There are two ways to accomplish a low poly, flat style in 3D graphics. The first is to modify the smoothing on the mesh so that normal’s aren’t smoothed out. This causes all sorts weird behavior so we’re going to ignore that. The next solution is to have each triangle built independently so they do not share any vertexes. This solution is also quite bad because you need to actually physically modify the mesh. There is a third solution, but it relies upon some shader magic. Obviously the magic solution is the best one.

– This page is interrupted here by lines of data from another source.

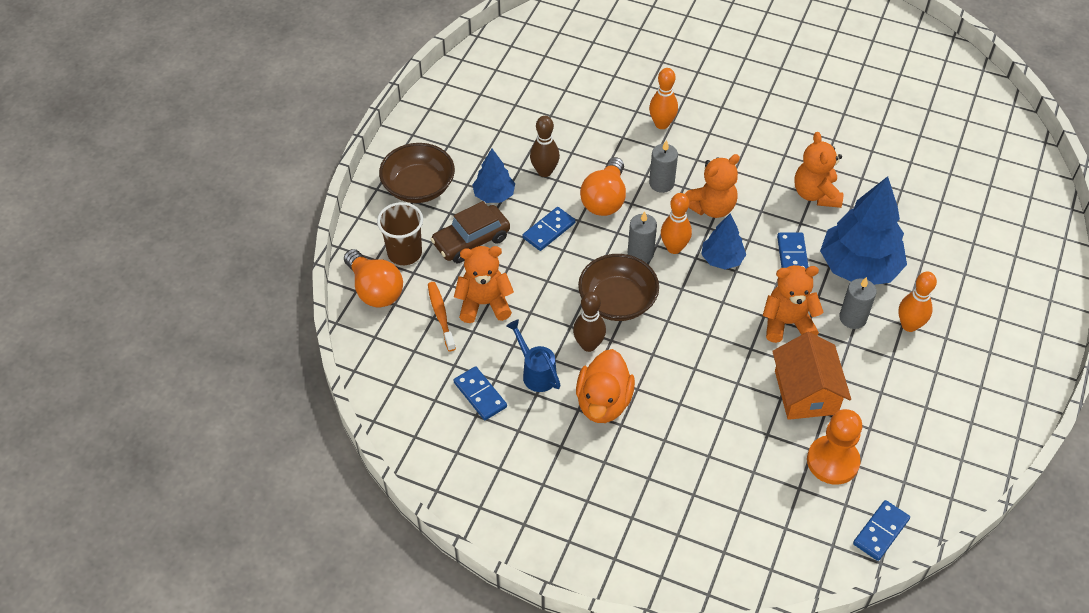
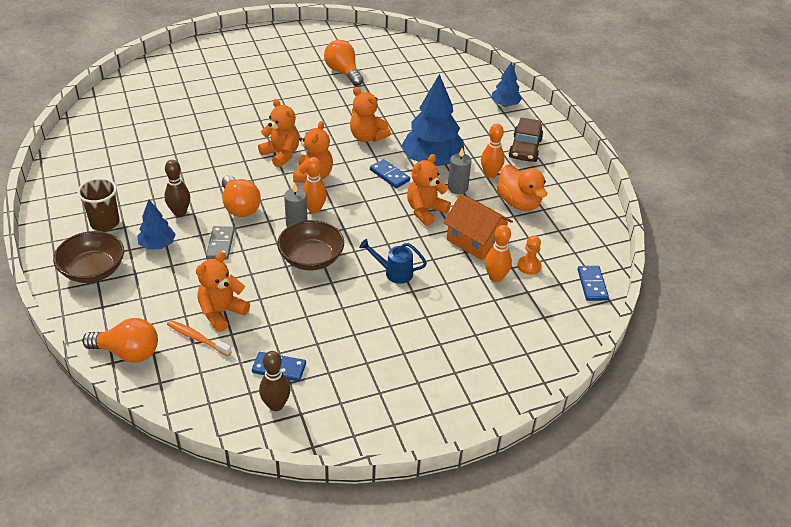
camera: 45 degrees left, 10 degrees down
brown cup [377,202,423,265] -> brown cup moved to [77,178,120,231]
brown car [430,201,510,263] -> brown car moved to [509,117,543,162]
blue watering can [506,319,561,392] -> blue watering can moved to [359,239,427,284]
blue domino [523,207,575,251] -> grey domino [206,226,235,260]
brown bowling pin [573,292,606,352] -> brown bowling pin moved to [259,351,290,411]
orange duck [576,349,635,423] -> orange duck moved to [497,165,547,211]
orange bowling pin [649,68,678,129] -> orange bowling pin moved to [485,225,512,282]
grey candle [649,140,678,193] -> none
blue tree [701,214,746,269] -> blue tree moved to [491,62,522,107]
orange pawn [807,409,862,485] -> orange pawn [517,236,542,275], size x0.60
none -> orange teddy bear [258,99,299,168]
none -> orange light bulb [324,40,363,86]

To accomplish this we’re going to use what is called a Geometry Shader, a layer which sits between the traditional vertex and fragment shader programs. Geometry shaders allow you to create new geometry completely within your shader program which means it will run entirely on the GPU. No modifications to our mesh are required with this solution. You can read up more on what this enables here: https://msdn.microsoft.com/en-us/library/windows/desktop/bb509609(v=vs.85).aspx
We’re going to use the geometry shader we are creating to extract each triangle from our mesh and draw them independently. We will use a cross product between the points of the triangles in order to generate a normal direction. Not that we use the normals currently. Our goal by the end of this is to generate and create a simple shader that can generate each individual triangle. We will follow up in the next few videos by implementing lighting, color and other shading. Things took longer than expected though, I’m unfortunately not very familiar with geometry shaders. I’ve never written one before.
You can see the example I’m following here: http://www.battlemaze.com?p=153
A note regarding this video in particular. Some of the information in it is flat out, 100% wrong. Some of those miscommunications should be cleared up throughout the series.